🤖 AI Summary
To address the limitations of existing voice assistants—coarse-grained emotion understanding, low response naturalness, and absence of real-time tool invocation—this paper proposes LUCY, an end-to-end voice agent. Methodologically, LUCY is the first E2E speech model to jointly model linguistic-level emotional instructions and paralinguistic cues (e.g., intonation, pauses) for fine-grained, controllable emotional generation. It incorporates an LLM-assisted naturalness evaluation mechanism to optimize response conciseness and fluency. Additionally, it features a structured function-calling interface enabling dynamic integration of external tools. Experiments demonstrate that LUCY achieves significantly higher emotional control accuracy than baseline models; its response naturalness is validated by mainstream large-model benchmarks; and in open-domain real-time question answering, it attains both high accuracy and strong generalization, while maintaining state-of-the-art performance on general QA tasks.

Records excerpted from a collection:
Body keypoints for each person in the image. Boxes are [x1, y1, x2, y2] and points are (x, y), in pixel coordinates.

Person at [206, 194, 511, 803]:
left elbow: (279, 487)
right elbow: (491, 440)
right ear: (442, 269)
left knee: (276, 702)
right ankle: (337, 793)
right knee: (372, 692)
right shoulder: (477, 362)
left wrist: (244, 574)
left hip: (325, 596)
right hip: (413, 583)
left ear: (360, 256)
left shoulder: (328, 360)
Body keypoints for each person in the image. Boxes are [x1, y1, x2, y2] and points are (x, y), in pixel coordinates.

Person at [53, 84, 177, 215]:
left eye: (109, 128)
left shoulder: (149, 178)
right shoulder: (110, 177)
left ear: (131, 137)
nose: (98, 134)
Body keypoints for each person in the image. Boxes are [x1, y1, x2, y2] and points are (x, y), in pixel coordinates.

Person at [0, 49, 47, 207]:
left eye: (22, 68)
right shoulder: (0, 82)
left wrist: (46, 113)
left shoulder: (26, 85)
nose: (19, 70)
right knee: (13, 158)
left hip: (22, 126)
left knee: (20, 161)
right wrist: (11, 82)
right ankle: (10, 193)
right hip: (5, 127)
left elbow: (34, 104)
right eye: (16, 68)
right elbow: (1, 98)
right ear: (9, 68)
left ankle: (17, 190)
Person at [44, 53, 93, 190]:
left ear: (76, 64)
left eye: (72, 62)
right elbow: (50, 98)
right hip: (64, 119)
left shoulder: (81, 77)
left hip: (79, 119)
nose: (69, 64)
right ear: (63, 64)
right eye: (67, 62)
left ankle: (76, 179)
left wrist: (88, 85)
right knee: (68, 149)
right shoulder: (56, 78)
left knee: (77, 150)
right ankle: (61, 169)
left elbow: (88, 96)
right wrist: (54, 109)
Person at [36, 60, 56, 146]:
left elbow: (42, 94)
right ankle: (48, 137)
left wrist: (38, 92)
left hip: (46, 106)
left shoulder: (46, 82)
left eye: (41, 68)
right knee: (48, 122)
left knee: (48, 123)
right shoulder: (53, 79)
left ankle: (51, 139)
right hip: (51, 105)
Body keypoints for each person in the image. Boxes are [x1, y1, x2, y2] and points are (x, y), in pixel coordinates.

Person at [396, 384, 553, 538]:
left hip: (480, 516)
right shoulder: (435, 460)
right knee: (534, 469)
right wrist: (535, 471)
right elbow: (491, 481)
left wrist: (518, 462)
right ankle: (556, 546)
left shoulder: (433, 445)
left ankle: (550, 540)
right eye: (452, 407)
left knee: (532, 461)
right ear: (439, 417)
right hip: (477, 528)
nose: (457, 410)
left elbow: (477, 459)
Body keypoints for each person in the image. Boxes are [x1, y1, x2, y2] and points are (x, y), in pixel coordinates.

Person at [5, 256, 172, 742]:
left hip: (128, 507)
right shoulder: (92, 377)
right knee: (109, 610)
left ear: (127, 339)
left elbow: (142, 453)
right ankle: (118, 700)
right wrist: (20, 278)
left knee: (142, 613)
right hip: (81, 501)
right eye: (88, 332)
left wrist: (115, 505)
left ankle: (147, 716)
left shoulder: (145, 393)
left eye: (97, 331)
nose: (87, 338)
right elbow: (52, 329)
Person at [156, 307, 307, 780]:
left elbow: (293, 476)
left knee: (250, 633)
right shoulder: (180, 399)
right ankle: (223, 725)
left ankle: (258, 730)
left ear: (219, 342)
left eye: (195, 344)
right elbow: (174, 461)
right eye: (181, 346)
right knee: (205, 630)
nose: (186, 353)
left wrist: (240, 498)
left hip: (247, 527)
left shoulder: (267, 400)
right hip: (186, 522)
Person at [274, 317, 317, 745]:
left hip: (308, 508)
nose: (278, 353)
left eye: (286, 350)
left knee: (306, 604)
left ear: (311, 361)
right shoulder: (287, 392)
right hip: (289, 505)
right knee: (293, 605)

Required actions
a) Answer these questions from the LUCY summary:
(i) Which three limitations of existing voice assistants does it name?
(ii) What kind of interface allows LUCY to integrate external tools dynamically?
(iii) Which two qualities does LUCY attain in open-domain real-time question answering?
b) Continue the LUCY summary from its final sentence.

Answer set
a)
(i) Coarse-grained emotion understanding, low response naturalness, and absence of real-time tool invocation.
(ii) A structured function-calling interface.
(iii) High accuracy and strong generalization.

b)
📝 Abstract
The film Her features Samantha, a sophisticated AI audio agent who is capable of understanding both linguistic and paralinguistic information in human speech and delivering real-time responses that are natural, informative and sensitive to emotional subtleties. Moving one step toward more sophisticated audio agent from recent advancement in end-to-end (E2E) speech systems, we propose LUCY, a E2E speech model that (1) senses and responds to user's emotion, (2) deliver responses in a succinct and natural style, and (3) use external tool to answer real-time inquiries. Experiment results show that LUCY is better at emotion control than peer models, generating emotional responses based on linguistic emotional instructions and responding to paralinguistic emotional cues. Lucy is also able to generate responses in a more natural style, as judged by external language models, without sacrificing much performance on general question answering. Finally, LUCY can leverage function calls to answer questions that are out of its knowledge scope.